# What is being asked
Only some lines are wanted. Transcribe, exactly, the lines below from the line with "Политика конфиденциальности" up to and including the line with "Hund anmelden".

[Stored data entries]
----------------------------------------

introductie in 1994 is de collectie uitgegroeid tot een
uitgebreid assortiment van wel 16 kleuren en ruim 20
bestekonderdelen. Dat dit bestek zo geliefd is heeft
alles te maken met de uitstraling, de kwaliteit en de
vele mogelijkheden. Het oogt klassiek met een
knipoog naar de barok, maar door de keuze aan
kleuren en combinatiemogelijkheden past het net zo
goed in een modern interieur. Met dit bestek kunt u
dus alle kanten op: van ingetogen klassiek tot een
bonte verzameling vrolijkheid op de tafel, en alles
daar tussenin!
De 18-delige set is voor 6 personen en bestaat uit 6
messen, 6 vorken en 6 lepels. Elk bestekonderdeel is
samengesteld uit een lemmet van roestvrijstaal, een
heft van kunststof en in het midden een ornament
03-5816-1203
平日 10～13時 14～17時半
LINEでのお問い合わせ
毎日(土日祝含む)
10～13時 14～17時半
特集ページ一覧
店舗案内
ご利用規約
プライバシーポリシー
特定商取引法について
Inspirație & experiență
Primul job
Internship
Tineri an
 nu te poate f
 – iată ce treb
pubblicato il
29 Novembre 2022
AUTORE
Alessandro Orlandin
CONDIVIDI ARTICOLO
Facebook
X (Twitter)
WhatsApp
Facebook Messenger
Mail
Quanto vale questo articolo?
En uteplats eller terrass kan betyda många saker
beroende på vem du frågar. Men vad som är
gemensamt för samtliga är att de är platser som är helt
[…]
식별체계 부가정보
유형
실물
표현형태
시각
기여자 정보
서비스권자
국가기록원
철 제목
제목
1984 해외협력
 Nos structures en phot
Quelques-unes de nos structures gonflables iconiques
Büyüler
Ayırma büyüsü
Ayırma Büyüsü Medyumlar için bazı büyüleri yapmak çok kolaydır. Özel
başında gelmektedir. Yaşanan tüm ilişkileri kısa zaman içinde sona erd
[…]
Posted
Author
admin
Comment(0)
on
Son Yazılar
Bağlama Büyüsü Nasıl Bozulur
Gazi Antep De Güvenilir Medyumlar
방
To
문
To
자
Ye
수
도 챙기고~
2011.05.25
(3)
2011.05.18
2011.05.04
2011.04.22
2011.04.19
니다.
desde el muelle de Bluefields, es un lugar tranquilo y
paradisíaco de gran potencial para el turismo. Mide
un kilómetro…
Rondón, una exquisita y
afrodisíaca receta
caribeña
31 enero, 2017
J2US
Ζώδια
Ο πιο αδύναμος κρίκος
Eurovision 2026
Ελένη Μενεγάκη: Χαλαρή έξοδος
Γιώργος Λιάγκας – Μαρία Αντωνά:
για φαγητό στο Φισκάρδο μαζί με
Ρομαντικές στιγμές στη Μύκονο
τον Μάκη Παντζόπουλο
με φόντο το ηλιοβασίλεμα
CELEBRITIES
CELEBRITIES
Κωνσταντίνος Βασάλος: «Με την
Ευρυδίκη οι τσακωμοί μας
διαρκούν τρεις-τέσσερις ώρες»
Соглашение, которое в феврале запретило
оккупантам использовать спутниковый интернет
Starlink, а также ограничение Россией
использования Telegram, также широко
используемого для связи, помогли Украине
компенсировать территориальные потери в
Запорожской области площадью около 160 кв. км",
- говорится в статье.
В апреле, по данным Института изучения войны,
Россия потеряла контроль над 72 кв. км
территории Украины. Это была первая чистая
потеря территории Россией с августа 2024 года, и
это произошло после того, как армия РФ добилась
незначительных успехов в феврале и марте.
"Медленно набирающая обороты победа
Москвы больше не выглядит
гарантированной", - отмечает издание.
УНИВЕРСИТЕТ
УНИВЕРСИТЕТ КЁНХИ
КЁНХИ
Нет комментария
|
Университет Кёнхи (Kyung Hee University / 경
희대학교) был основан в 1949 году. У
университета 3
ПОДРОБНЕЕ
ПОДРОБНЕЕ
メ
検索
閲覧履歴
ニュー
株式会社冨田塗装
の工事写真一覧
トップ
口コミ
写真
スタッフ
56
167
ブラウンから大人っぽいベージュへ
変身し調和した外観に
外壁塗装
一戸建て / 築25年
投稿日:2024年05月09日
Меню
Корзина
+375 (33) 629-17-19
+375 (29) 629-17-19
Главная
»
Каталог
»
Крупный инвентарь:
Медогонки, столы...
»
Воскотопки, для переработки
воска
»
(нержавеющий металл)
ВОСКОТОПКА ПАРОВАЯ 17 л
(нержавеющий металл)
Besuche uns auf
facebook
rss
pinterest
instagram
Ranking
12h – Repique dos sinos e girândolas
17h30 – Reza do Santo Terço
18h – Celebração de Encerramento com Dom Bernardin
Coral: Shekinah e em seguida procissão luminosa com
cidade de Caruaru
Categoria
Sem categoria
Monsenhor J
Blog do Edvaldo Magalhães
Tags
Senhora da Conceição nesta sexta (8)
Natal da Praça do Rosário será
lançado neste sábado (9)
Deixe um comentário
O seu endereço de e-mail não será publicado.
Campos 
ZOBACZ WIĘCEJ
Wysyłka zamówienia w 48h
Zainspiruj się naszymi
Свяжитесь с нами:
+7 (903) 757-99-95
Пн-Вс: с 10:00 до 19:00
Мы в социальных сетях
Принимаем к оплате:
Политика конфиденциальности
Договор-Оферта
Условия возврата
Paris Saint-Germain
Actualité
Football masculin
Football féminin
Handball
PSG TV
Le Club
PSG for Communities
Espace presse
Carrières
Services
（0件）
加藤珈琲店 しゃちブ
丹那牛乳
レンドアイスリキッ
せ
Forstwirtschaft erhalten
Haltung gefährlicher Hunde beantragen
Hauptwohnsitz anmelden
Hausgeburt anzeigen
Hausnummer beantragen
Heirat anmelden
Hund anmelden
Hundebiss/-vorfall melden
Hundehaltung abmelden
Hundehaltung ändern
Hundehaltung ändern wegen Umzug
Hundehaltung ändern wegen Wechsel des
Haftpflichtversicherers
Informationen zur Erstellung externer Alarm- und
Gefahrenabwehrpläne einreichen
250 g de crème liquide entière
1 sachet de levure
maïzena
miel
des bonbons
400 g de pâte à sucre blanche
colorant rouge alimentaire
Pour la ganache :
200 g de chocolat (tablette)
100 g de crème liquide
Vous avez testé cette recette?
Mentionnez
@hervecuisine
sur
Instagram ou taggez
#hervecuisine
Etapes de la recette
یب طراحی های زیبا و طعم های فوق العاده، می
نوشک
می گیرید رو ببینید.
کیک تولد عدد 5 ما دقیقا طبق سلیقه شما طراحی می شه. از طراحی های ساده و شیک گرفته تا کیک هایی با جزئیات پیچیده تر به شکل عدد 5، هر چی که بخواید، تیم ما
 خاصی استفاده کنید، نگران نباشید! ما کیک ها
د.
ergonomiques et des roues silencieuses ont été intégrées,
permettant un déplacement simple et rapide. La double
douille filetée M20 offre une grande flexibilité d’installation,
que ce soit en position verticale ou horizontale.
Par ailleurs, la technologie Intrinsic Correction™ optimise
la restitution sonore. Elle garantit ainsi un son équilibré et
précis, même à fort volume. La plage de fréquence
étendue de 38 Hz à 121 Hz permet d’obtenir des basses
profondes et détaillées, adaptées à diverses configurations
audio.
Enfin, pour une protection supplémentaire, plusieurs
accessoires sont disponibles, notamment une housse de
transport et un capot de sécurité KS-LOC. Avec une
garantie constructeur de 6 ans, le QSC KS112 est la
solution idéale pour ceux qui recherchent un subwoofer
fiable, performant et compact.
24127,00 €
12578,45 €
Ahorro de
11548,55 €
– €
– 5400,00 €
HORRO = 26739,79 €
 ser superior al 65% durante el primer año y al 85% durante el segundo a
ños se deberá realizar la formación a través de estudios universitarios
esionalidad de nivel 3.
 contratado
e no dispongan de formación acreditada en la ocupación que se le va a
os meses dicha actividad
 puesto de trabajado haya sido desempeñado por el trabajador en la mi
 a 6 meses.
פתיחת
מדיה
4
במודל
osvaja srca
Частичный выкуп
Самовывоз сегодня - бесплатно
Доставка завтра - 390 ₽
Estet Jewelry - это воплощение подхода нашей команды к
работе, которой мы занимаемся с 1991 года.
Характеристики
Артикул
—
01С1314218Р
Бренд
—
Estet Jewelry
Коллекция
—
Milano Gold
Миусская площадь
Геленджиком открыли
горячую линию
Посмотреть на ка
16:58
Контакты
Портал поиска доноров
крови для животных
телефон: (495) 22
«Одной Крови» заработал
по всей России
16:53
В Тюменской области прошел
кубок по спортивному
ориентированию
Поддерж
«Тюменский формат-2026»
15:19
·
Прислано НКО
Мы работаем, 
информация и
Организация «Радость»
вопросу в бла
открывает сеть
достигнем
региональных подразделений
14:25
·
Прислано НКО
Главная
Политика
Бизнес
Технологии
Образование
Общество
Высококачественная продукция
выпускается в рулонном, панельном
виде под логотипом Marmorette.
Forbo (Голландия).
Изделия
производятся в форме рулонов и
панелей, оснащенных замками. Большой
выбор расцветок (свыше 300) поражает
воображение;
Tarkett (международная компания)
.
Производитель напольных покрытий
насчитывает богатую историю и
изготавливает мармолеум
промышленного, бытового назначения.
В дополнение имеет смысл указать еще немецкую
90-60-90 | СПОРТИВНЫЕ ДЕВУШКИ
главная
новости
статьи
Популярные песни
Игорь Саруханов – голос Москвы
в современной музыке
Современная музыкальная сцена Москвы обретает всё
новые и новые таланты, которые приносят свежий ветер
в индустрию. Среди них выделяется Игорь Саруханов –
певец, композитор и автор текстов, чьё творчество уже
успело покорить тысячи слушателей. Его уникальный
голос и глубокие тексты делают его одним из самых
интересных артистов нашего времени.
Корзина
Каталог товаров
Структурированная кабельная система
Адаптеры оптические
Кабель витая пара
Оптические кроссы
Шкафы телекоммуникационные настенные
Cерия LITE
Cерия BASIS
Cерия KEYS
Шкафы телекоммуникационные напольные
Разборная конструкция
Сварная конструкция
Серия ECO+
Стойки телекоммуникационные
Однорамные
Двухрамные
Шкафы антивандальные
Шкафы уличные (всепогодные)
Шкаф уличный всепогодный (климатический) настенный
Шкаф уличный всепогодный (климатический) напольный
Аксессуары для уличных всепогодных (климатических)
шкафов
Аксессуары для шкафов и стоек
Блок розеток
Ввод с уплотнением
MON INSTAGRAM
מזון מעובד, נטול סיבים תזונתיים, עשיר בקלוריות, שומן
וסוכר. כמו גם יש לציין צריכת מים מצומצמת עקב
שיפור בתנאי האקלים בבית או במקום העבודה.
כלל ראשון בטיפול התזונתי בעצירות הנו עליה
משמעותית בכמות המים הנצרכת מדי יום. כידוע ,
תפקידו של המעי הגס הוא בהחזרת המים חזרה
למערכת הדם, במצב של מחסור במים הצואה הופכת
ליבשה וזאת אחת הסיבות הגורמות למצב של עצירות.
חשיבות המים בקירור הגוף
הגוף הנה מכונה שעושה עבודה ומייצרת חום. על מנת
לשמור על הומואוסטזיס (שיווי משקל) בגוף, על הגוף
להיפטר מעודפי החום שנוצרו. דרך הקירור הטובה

----------------------------------------

# Solution for this task
Политика конфиденциальности
Договор-Оферта
Условия возврата
Paris Saint-Germain
Actualité
Football masculin
Football féminin
Handball
PSG TV
Le Club
PSG for Communities
Espace presse
Carrières
Services
（0件）
加藤珈琲店 しゃちブ
丹那牛乳
レンドアイスリキッ
せ
Forstwirtschaft erhalten
Haltung gefährlicher Hunde beantragen
Hauptwohnsitz anmelden
Hausgeburt anzeigen
Hausnummer beantragen
Heirat anmelden
Hund anmelden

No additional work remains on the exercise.